アラビア語プライベートレッスン | Private Arabic Lessons


にほんブログ村 海外生活ブログ 国際協力へ



I’ve been meaning to write about it and totally forgot about it, but I started learning Arabic in January of this year.



His name is Ahmad and he teaches Arabic to foreigners at the University of Damascus during the day and gives private lessons at home in the afternoon.

I’m teaching at a university, so my teaching skills are pretty good, but my attitude is horrible, like fiddling with my phone and yawning in class. I thought about quitting a few times. However, it’s quite difficult to find a teacher who can teach Arabic well to a foreigner.





疲れはしましたが結構面白く、いい勉強になりました。 またチャンスがあれば是非会いに行きたいと思っています。

Also, the text I’m using now, the one actually used at the University of Damascus, is very easy to understand.

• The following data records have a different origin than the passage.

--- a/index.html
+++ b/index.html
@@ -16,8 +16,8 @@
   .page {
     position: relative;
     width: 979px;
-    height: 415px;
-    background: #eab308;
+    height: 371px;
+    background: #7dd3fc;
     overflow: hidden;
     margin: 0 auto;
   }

So, from the merit of the Arabic teaching ability of Ahmad and the excellence of the text, even if the demerit of the attitude of Ahmad is subtracted from the merit of the demerit of Ahmad is positive enough, so it is worth learning to Ahmad, and it has come to the judgment that it is continued.

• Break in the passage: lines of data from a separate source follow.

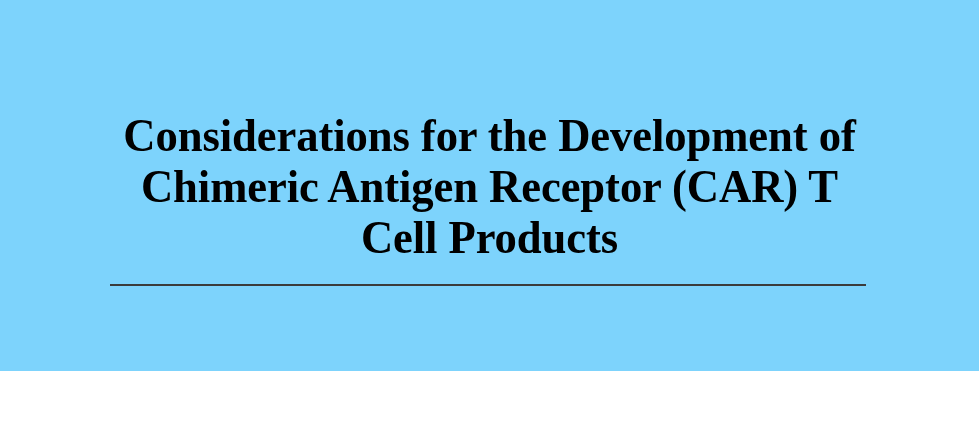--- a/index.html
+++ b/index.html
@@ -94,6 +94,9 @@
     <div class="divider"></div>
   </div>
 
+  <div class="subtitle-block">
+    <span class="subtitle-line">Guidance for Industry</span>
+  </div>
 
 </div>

By the way, Ahmad has students from many other countries besides me, including Belgium, France and Turkey. I often have the opportunity to talk with them and it has become a place for me to learn Arabic as well as a place for international exchange.

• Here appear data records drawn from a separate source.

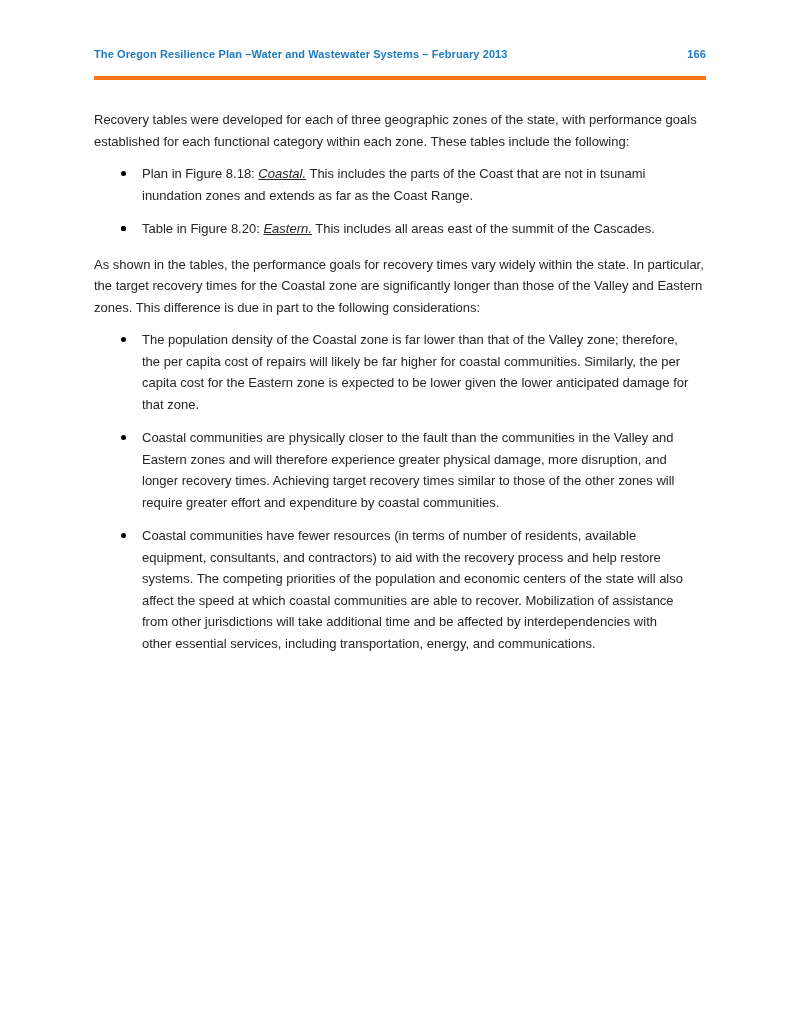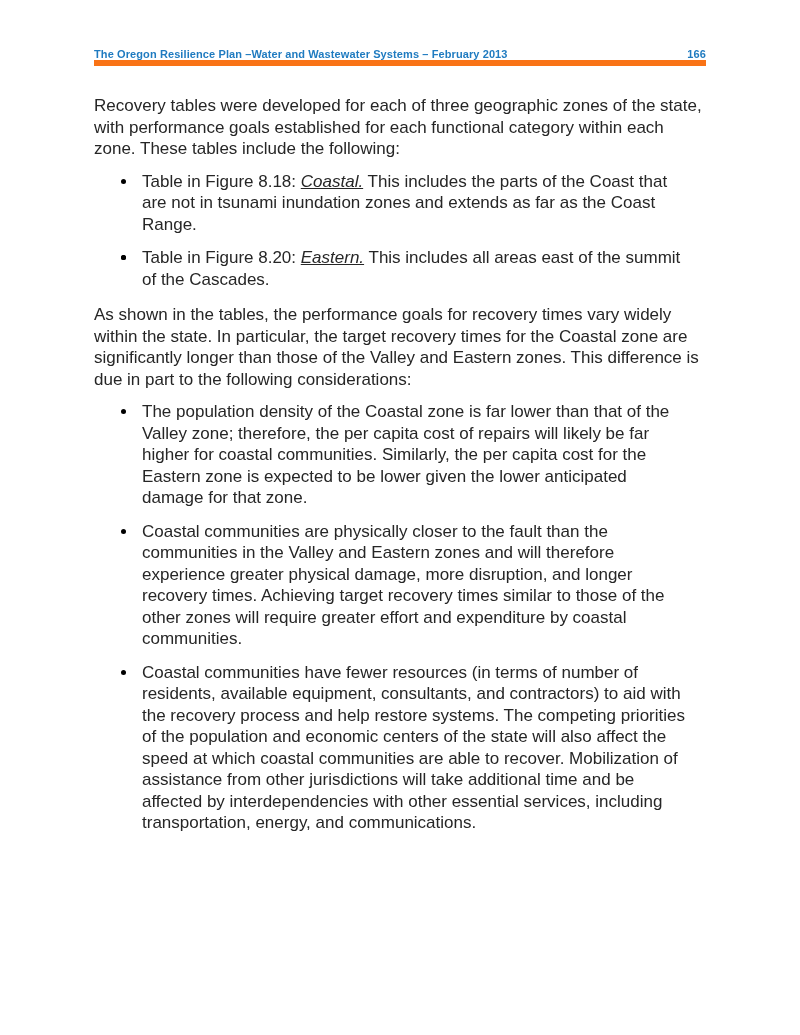--- a/index.html
+++ b/index.html
@@ -25,8 +25,8 @@
     display: flex;
     justify-content: space-between;
     align-items: flex-end;
-    border-bottom: 6px solid #f97316;
-    padding-bottom: 0;
+    border-bottom: 4px solid #f97316;
+    padding-bottom: 16px;
     color: #1F7BC0;
     font-weight: bold;
     font-size: 11px;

When I was in Japan, I didn’t have much interest in international exchange, but when I came here, I learned how interesting it is to talk with people from other countries, not to mention Syrians. Not only do you get to know the other person’s country, but also their view of Japan is different from country to country, and by talking about yourself, you get to understand Japan afresh and discover a lot.

There are many foreigners in Damascus, and there are also many people who come to Damascus to work in addition to students. The other day I had the opportunity to get to know the Russians.
He said he was here to do some work, but he spoke no Arabic and almost no English, so he had a hard time communicating. This is my first experience of communicating with someone who doesn’t speak the language at all.

We used simple English, gestures, Japanese (Sushi, Fuji, etc.), Russian (Vodka, Moscow, etc.) and other languages that we knew each other.
It was tiring but quite interesting and I learned a lot. If I get another chance, I’d love to go and see them again.